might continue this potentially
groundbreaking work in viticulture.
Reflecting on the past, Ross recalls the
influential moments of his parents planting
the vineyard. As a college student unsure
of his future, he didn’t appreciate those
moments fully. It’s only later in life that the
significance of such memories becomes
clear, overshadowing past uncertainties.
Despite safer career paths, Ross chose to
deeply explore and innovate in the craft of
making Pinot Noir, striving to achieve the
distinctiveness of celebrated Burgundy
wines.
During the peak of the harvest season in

+ + + + + + +

■ **WORK TO BE COMPLETED**
Reproduce the data word for word, from its first line through the line containing "moments fully. It’s", both included.

■ **OUTPUT OF THE EXERCISE**
might continue this potentially
groundbreaking work in viticulture.
Reflecting on the past, Ross recalls the
influential moments of his parents planting
the vineyard. As a college student unsure
of his future, he didn’t appreciate those
moments fully. It’s only later in life that the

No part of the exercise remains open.